Stesso presupposto indirizza il pensiero di Singer, per il quale non è possibile individuare in modo neutralmente oggettivo quale sia l’esatto momento in cui la vita si presenta come degna di tutela, ma è possibile definire delle “caratteristiche eticamente rilevanti”. Quindi ritiene che tratto distintivo della soggettività sia la capacità di avvertire il piacere e il dolore in modo consapevole e la potenzialità di orientare le scelte in modo da massimizzare il proprio utile e il proprio benessere. Giunge così a teorizzare una morale non più antropocentrica ma “biocentrica”, perchè se la caratteristica moralmente e giuridicamente rilevante è quella di esser capaci di provare consapevolmente sensazioni e di progettare la propria vita per ottenere benessere, allora è evidente che la tutela si estende anche agli animali non umani, ma vanno esclusi dalla tutela tutti quegli individui che pur appartenendo alla specie umana non possono dirsi autocoscienti e capaci di proiettarsi nel futuro. Delfino o babbuino per tale studioso hanno quindi maggiore tutela che un cerebroleso, soggetto in coma, feto, infante ecc.. Tali individui godono di una qualche possibilità di protezione ma solo in quanto il loro destino interessi alcune persone che possono definirsi tali in senso pieno.

Per tutti gli altri, umani e non, l’ unico criterio risulta quello di evitare sofferenze inutili; possono essere soppressi attraverso tecniche in dolore purché siano rispettate 3 condizioni:

– Che ciò risulti conveniente;

– Che essi non soffrano;

– Che nessuno soffra per la loro scomparsa.

Secondo Singer tale scelta sarebbe in grado di conciliare il principio della massimizzazione dell’utilità con quello dell’eguaglianza.

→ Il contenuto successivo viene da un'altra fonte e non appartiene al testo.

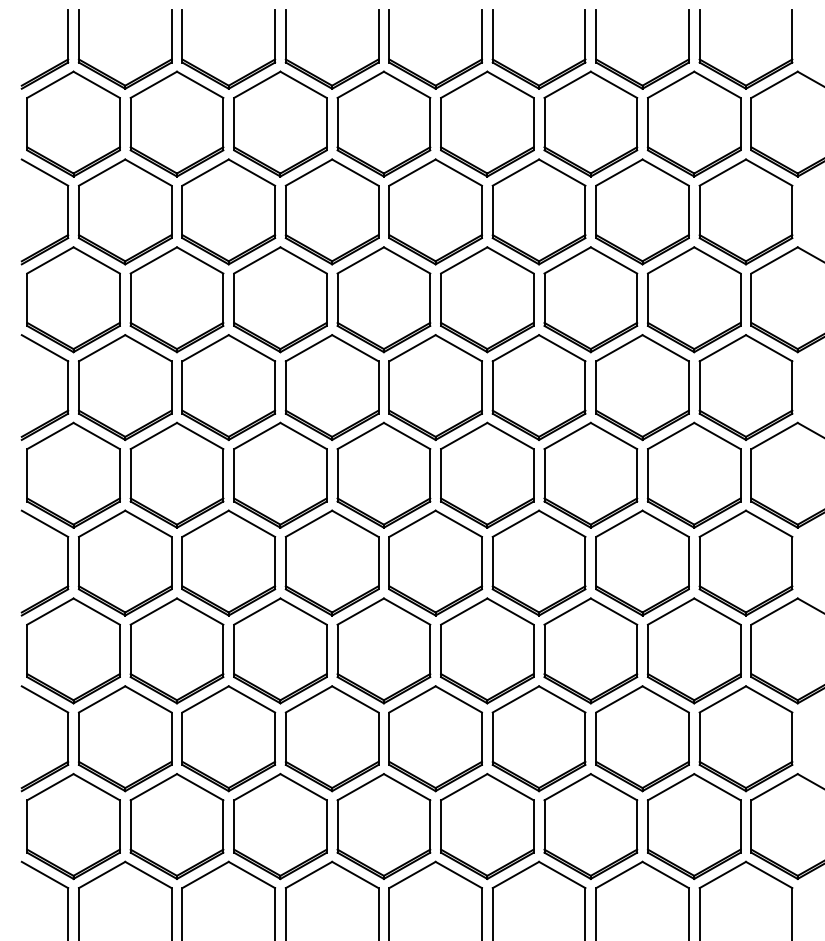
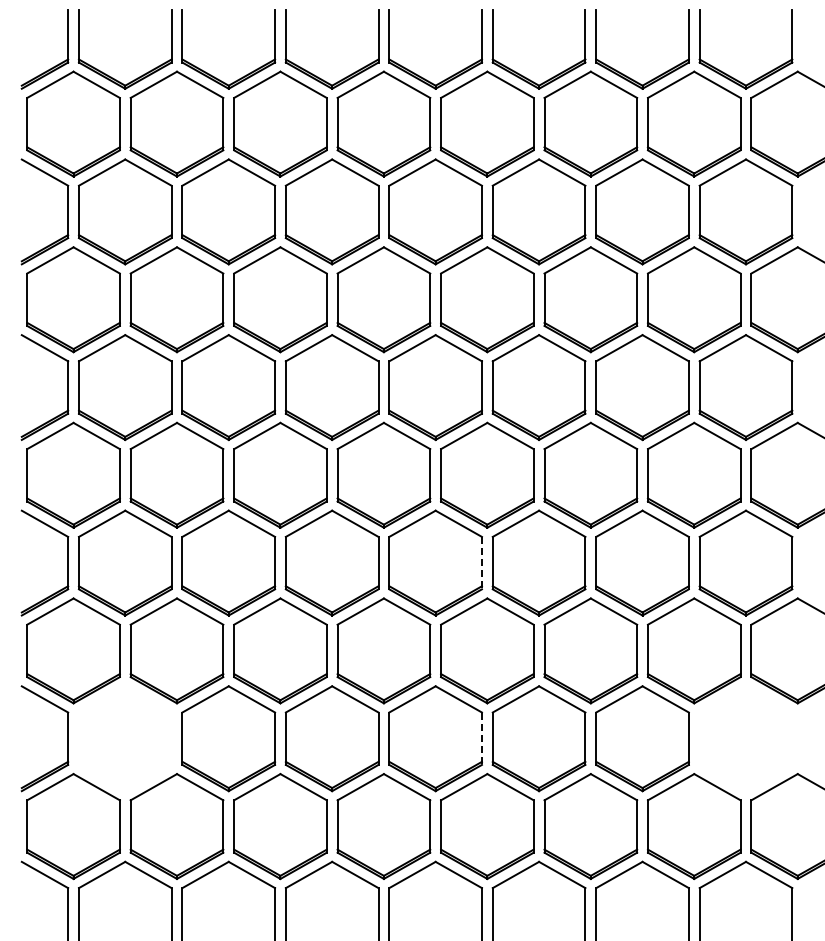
line at (481, 563): solid -> dashed
part at (124, 738): present -> none
part at (745, 738): present -> none
line at (481, 739): solid -> dashed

Opportunamente Palazzani lo critica perché sostiene che uguaglianza e utilità sono incompatibili di principio, o si segue l’uno o l’altro. Inoltre Palazzani critica la tesi di Singer perché dice di rispettare il soggetto in grado di manifestare pienamente i propri interessi, allora ciò vuol affermare implicitamente che ciò che importa è il soggetto più che gli interessi, cioè il piacere o il dolore non può esistere senza il soggetto che li percepisce e quindi l’esperienza presuppone il soggetto e non lo costituisce!

Un’altra critica alla tesi di Singer arriva da Possenti che ritiene che tale tesi darebbe un immagine riduttiva dell’intelligenza umana.